I had an archived grep V2.20 around; after placing this in /usr/bin
grep behaved normal again; glibc, among others, got upgraded yesterday
as well, so I feared this to be a faulty glibc dependency. Evidently,
it isn't.

Additional info:
* package version(s) V2.21
* config and/or log files etc.


Steps to reproduce:
invoke grep with -c, -i, -e, -f, -n, -A or combinations thereof
yields the faulty behaviour described above
This task depends upon

Closed by  Sébastien Luttringer (seblu)
Tuesday, 17 February 2015, 00:12 GMT
Reason for closing:  Upstream
Additional comments about closing:  Reopen if upstream provide a fix
Comment by Sébastien Luttringer (seblu) - Friday, 28 November 2014, 19:45 GMT
I'm not able to reproduce

$ grep -V|head -n1
grep (GNU grep) 2.21
$ grep -c bash /etc/passwd
5
$ grep root /etc/passwd
root:x:0:0:Charlie Rwolf Root:/root:/bin/zsh
$ grep ELF /usr/bin/bash
Binary file /usr/bin/bash matches
Comment by Hans Pelleboer (hansp) - Friday, 28 November 2014, 20:07 GMT
In response, I removed the functioning V2.20, and reinstalled V2.21.
The problem has shifted somewhat: the -c flag seems to be functioning,
but a simple string search is still unsuccesful, unless the -a flag is used.
Can it be that the default behaviour of grep has shifted from -a to -I ?
That would explain it. If so --how can I change grep's defaults?
Comment by Hans Pelleboer (hansp) - Friday, 28 November 2014, 21:50 GMT
The pathology seems to be centered around a few specific files.
I can't find out what is wrong with them; none of the usual aberrations
are there, e.g. <CR><LF> deviations. Still, grep 2.21 insists that the
files are binary. I would like to include one, provided that you delete
it after use. It's my personal adress file, originally created in 1986
on the very first unix machine I worked on. A grep oneliner allows me
to retrieve adresses and perform range searches.
It remains peculiar, that all greps until now but this one have read
this file without fail.
Would you like to use this file for testing?
Comment by Sébastien Luttringer (seblu) - Friday, 28 November 2014, 22:04 GMT
hansp, your issue seems to be specific and you should open a bug report to grep upstream. They are the best person to fix their software.
Comment by Mr Weatherbee (MrWeatherbee) - Friday, 28 November 2014, 22:41 GMT
I wrote a lengthy post this morning (when this bug had no comments) hoping to shed some
light on my grep issue before signing up to flyspray:

https://bbs.archlinux.org/viewtopic.php?id=190436

However, since this seems destined for upstream, I thought I'd at least point out here that:

- this bug impacts rkhunter.
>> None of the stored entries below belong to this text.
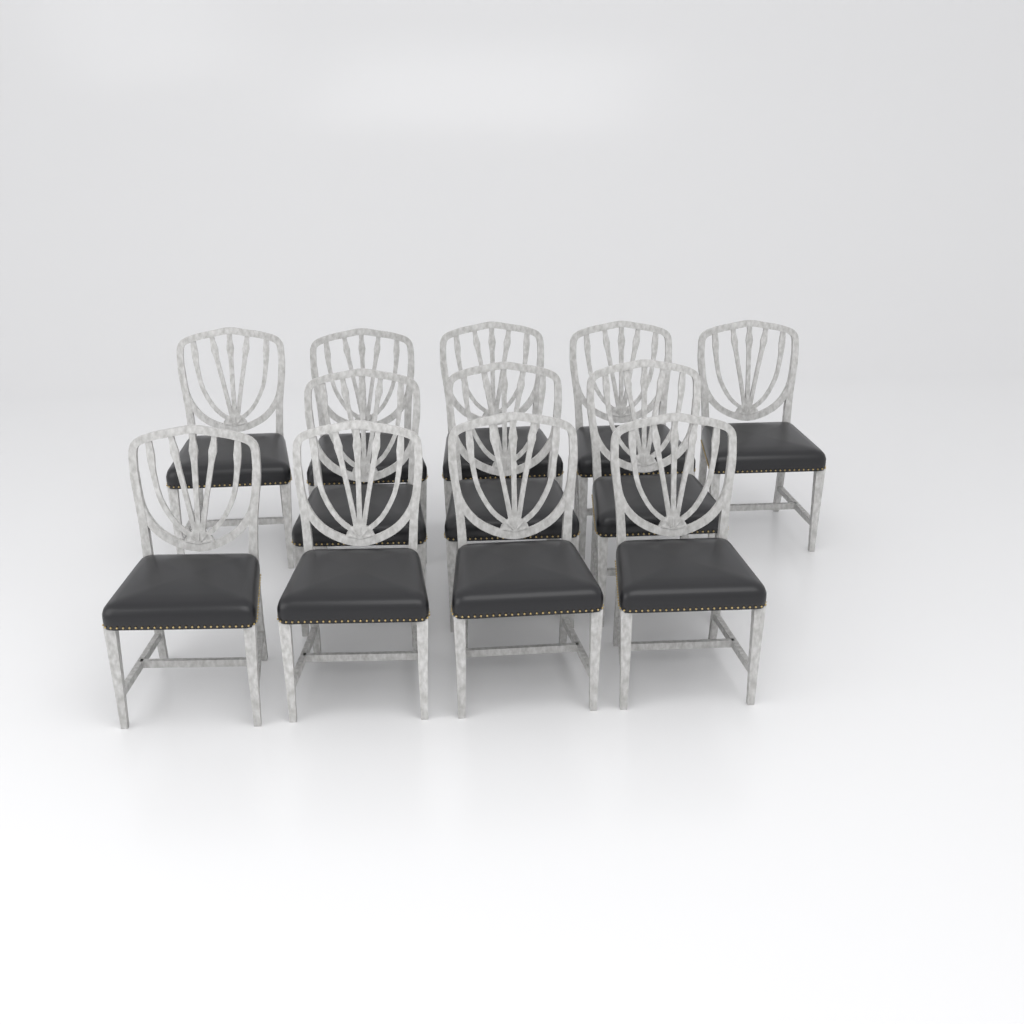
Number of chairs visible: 12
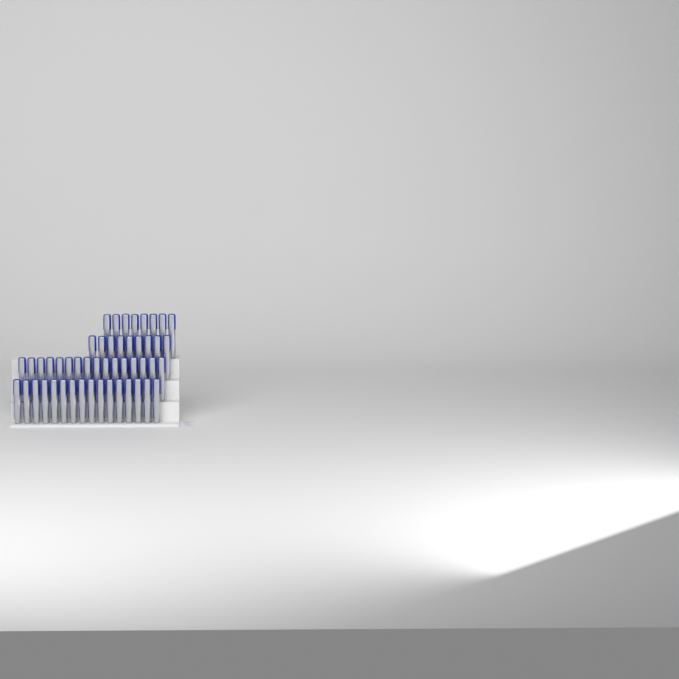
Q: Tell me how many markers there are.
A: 49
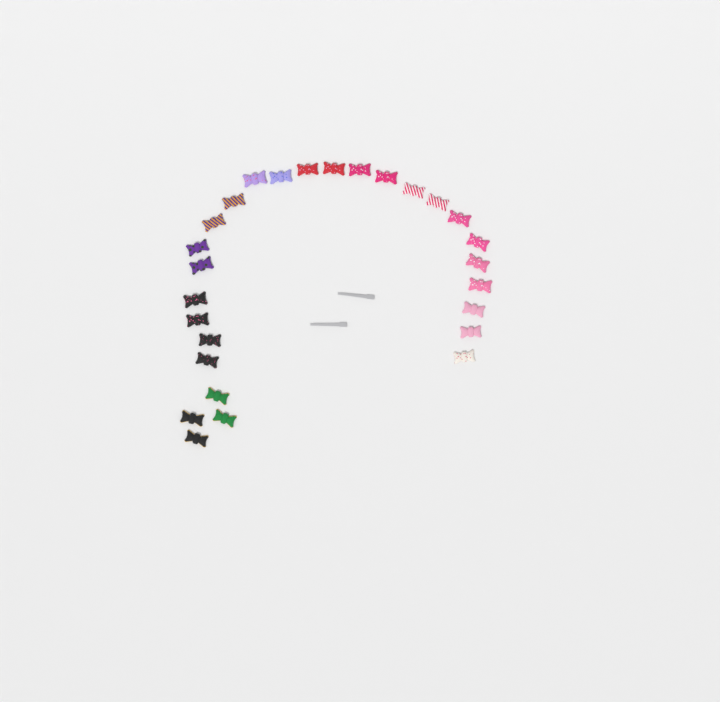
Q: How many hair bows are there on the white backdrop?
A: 27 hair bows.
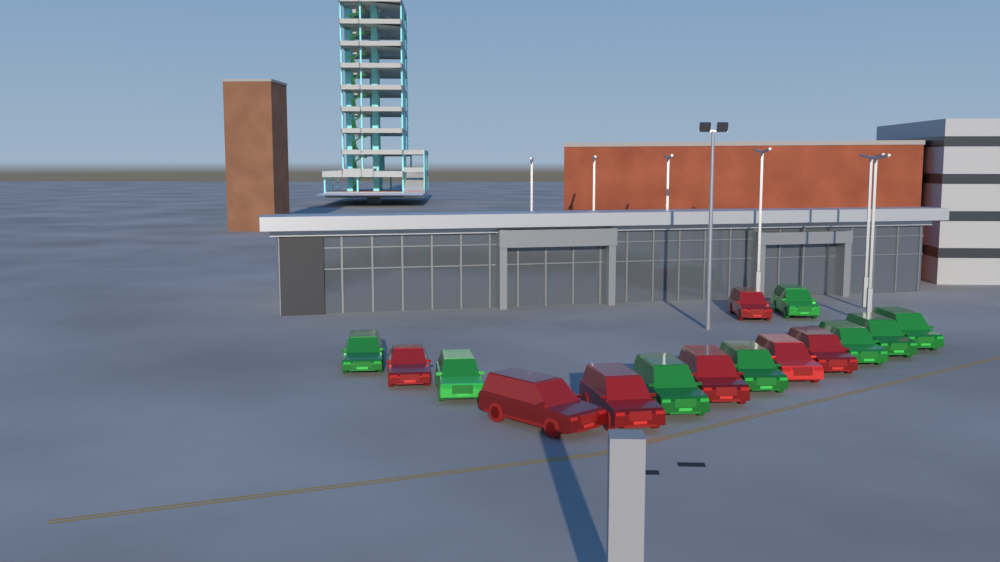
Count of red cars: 7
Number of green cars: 8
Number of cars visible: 15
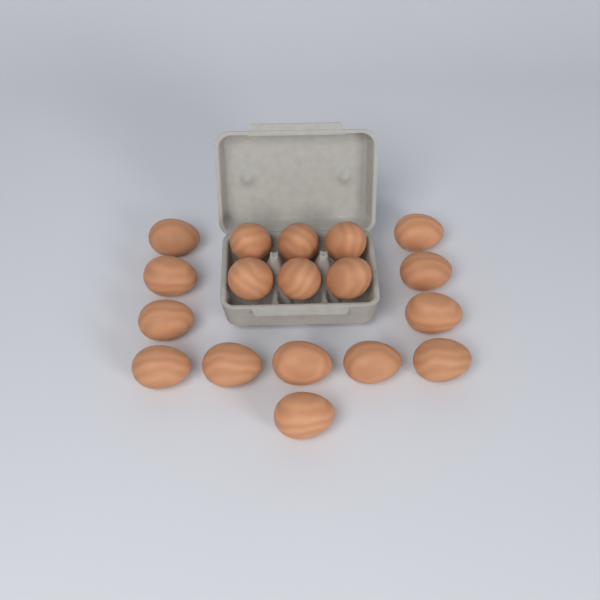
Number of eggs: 18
For example, the rkhunter update-process uses grep to determine
file versions, and it fails on some files with grep 2.21 but succeeds with 2.20 and earlier
grep versions.

- grep 2.21 succeeds on ASCII text files but fails on ISO-8859 text files (unless the '-a' option is used).
Grep v2.20 does not require the '-a' on the ISO-8859 text files.

It may be possible that other encodings give grep v2.21 problems.
Comment by Sébastien Luttringer (seblu) - Sunday, 30 November 2014, 12:50 GMT
hansp, could you point the link of the upstream bug report here?
Comment by Hans Pelleboer (hansp) - Monday, 01 December 2014, 08:04 GMT
This has become grep bug #19230

The issue seems to be locale dependent; when set to UTF-8, ISO-8859 is no longer
recognized. I am trying to finagle what can be done, to keep grep
more accepting. After all, editors and the like don't act that difficult,
as a rule, when presented with different encodings.